● **What is needed**: Lines below starting with the line with "nose: (86, 77)" and going on through the line with "left shoulder: (553, 836)" must be output exactly; the rest of the records must be left out.

Dataset content START

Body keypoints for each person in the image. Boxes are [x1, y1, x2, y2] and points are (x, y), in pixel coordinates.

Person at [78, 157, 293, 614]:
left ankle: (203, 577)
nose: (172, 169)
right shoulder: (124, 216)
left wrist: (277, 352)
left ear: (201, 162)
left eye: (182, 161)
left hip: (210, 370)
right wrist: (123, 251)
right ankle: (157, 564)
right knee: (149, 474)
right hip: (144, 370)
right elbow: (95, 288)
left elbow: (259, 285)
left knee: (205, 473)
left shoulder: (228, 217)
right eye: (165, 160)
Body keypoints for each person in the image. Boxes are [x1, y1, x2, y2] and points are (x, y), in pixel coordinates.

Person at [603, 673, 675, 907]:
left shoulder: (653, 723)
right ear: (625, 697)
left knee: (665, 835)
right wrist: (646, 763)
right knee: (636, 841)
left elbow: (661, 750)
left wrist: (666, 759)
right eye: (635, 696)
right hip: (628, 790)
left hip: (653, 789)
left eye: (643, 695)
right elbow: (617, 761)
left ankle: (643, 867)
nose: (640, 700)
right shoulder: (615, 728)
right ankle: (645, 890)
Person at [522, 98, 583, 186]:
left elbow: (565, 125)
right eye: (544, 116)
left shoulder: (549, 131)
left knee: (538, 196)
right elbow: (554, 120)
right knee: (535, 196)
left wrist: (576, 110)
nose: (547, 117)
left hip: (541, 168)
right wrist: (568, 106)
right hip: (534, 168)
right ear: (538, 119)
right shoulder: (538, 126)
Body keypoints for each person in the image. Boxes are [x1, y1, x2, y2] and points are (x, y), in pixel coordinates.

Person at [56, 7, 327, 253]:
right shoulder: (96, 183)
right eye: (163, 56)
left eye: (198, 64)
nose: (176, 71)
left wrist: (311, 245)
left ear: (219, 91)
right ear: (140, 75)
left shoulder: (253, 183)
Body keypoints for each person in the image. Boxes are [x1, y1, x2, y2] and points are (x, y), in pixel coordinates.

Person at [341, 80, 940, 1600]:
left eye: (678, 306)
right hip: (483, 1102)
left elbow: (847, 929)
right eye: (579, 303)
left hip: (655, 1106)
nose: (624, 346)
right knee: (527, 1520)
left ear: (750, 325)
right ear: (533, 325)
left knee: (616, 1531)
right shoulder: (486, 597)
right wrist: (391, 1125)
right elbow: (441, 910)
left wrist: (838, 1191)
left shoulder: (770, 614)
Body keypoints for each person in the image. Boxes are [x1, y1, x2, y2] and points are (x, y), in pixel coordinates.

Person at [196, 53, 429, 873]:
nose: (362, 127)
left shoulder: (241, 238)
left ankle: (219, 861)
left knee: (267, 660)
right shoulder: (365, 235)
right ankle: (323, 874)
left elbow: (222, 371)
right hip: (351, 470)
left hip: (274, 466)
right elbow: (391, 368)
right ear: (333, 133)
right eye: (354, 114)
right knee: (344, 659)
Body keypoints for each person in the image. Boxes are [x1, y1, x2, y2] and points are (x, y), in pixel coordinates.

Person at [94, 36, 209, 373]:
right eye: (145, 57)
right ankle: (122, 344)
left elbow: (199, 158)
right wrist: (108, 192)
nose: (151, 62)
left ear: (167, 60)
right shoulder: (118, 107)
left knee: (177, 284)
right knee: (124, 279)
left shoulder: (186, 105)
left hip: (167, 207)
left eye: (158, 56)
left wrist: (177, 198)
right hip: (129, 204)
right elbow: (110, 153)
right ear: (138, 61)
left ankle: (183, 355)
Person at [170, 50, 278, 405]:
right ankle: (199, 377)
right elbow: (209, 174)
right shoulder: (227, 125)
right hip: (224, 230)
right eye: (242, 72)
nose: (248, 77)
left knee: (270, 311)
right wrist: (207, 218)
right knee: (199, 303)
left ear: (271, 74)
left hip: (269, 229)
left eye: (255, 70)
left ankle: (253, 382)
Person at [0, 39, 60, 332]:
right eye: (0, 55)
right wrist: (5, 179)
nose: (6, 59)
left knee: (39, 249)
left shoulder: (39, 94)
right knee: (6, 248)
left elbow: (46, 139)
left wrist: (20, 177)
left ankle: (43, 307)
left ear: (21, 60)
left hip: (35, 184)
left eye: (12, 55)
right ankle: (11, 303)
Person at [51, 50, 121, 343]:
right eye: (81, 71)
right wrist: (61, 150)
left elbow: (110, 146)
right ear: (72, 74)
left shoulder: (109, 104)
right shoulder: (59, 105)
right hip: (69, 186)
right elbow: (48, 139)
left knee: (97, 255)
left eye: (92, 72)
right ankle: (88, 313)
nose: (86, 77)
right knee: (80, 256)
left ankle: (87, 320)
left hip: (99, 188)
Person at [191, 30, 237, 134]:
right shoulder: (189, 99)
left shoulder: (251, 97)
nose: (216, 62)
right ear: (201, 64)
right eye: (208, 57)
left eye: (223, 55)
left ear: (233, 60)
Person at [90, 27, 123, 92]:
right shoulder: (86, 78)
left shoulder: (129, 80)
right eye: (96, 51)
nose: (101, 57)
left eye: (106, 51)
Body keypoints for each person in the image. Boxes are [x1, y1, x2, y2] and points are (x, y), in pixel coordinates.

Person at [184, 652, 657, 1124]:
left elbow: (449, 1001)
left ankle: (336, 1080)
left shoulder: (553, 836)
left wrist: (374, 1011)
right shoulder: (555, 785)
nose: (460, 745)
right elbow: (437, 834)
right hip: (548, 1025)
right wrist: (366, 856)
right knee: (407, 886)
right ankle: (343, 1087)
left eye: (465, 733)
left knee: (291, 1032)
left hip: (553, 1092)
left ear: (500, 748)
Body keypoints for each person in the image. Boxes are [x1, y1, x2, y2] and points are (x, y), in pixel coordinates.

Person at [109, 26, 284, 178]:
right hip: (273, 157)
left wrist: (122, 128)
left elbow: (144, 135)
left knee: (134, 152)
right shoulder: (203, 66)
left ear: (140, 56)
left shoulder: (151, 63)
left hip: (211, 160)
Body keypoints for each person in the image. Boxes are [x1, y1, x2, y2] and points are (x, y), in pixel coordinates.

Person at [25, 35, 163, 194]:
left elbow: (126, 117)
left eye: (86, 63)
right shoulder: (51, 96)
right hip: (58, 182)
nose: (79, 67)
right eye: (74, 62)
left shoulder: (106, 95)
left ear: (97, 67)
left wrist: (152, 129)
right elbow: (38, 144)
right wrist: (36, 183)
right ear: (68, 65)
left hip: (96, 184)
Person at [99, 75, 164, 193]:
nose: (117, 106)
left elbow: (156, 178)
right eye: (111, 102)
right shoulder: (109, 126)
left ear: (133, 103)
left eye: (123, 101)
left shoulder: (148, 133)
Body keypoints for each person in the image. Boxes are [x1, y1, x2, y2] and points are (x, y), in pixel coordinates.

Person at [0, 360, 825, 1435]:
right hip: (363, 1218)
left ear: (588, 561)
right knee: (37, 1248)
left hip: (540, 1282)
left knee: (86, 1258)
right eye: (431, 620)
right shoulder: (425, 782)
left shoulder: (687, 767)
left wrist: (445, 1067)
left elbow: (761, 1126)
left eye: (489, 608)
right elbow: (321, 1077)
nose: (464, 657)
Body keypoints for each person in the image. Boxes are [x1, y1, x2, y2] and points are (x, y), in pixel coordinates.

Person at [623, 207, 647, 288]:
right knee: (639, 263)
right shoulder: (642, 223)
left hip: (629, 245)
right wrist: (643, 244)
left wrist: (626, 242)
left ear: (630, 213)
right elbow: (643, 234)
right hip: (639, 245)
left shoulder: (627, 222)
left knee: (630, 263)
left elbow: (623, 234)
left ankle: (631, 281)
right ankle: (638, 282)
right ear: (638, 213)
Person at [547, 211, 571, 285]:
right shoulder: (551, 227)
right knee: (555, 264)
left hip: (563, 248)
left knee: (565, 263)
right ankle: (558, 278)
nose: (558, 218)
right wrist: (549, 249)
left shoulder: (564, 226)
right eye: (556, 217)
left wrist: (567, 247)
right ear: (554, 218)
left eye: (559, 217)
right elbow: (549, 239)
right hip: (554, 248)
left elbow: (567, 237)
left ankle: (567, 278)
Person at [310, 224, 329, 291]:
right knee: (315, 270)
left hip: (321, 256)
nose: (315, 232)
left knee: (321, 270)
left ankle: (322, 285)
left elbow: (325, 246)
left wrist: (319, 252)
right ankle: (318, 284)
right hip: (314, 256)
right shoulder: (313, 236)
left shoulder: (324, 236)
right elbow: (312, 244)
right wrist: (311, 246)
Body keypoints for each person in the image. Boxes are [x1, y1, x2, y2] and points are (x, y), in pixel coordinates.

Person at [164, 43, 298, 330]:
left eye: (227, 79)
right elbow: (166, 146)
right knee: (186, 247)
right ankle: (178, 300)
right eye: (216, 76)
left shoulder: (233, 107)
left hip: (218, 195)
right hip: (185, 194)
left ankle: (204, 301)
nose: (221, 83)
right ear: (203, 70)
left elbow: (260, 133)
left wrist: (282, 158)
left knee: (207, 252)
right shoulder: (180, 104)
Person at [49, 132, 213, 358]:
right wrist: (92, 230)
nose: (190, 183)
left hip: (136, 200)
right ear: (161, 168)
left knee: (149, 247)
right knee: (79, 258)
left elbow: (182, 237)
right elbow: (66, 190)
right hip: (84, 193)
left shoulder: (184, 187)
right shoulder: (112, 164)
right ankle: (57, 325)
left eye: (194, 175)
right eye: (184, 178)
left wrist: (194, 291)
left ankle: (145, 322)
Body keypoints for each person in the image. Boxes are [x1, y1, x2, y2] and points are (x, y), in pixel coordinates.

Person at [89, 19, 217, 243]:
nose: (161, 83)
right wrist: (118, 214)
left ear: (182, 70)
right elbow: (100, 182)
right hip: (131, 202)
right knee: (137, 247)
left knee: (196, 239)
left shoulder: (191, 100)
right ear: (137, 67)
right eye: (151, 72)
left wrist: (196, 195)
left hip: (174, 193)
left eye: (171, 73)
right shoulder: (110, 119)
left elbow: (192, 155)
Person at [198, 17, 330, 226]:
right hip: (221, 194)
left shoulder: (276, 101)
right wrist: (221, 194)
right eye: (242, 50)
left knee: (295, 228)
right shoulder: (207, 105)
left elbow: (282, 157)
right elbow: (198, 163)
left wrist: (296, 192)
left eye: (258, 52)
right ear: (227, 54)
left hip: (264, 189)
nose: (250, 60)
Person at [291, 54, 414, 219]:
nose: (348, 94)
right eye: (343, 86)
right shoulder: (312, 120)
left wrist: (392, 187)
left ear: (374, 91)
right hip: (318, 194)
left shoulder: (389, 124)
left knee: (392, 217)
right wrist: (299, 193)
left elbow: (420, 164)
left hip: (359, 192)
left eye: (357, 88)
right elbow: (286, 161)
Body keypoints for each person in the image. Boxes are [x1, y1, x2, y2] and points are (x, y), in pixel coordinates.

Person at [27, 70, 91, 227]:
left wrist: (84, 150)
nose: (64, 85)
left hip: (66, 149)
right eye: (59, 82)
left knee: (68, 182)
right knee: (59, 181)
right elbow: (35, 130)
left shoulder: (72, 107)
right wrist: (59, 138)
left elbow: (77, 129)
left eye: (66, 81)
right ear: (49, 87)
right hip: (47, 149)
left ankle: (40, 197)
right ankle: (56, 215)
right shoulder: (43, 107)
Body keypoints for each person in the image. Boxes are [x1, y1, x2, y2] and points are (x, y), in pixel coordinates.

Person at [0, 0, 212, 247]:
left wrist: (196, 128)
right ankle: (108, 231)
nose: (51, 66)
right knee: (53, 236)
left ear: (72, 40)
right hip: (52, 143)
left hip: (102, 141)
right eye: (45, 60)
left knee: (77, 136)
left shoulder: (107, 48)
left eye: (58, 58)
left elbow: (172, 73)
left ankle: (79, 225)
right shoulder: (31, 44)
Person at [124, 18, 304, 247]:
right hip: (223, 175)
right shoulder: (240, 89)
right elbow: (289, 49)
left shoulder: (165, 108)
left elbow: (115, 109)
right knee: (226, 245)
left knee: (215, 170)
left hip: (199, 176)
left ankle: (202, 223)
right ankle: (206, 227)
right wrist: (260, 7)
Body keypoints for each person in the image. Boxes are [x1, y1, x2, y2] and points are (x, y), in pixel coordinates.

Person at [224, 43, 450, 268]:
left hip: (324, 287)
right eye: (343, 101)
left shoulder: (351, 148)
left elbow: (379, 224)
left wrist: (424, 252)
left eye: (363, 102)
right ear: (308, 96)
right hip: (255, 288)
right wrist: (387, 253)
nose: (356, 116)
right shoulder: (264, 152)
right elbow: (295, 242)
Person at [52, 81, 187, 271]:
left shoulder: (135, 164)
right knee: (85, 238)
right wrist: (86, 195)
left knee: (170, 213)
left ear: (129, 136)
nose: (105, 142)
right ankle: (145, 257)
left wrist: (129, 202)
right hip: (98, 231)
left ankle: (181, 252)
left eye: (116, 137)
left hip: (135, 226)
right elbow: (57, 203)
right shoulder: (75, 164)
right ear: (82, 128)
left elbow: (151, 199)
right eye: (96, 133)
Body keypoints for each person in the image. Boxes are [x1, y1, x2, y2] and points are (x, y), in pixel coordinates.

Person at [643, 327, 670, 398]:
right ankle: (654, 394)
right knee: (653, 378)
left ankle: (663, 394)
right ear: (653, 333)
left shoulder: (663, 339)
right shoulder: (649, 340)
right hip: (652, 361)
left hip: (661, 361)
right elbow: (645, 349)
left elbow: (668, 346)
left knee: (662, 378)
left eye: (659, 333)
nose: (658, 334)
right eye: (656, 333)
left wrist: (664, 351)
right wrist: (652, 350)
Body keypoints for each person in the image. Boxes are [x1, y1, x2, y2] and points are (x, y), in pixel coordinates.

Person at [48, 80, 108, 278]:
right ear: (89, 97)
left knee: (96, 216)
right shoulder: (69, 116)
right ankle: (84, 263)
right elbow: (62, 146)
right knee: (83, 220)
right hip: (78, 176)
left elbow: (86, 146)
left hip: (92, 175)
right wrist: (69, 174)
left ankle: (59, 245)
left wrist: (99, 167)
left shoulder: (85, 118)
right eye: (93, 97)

Dataset content END

● **Finished task**:
nose: (86, 77)
right knee: (80, 256)
left ankle: (87, 320)
left hip: (99, 188)
Person at [191, 30, 237, 134]:
right shoulder: (189, 99)
left shoulder: (251, 97)
nose: (216, 62)
right ear: (201, 64)
right eye: (208, 57)
left eye: (223, 55)
left ear: (233, 60)
Person at [90, 27, 123, 92]:
right shoulder: (86, 78)
left shoulder: (129, 80)
right eye: (96, 51)
nose: (101, 57)
left eye: (106, 51)
Body keypoints for each person in the image. Boxes are [x1, y1, x2, y2] and points are (x, y), in pixel coordinates.

Person at [184, 652, 657, 1124]:
left elbow: (449, 1001)
left ankle: (336, 1080)
left shoulder: (553, 836)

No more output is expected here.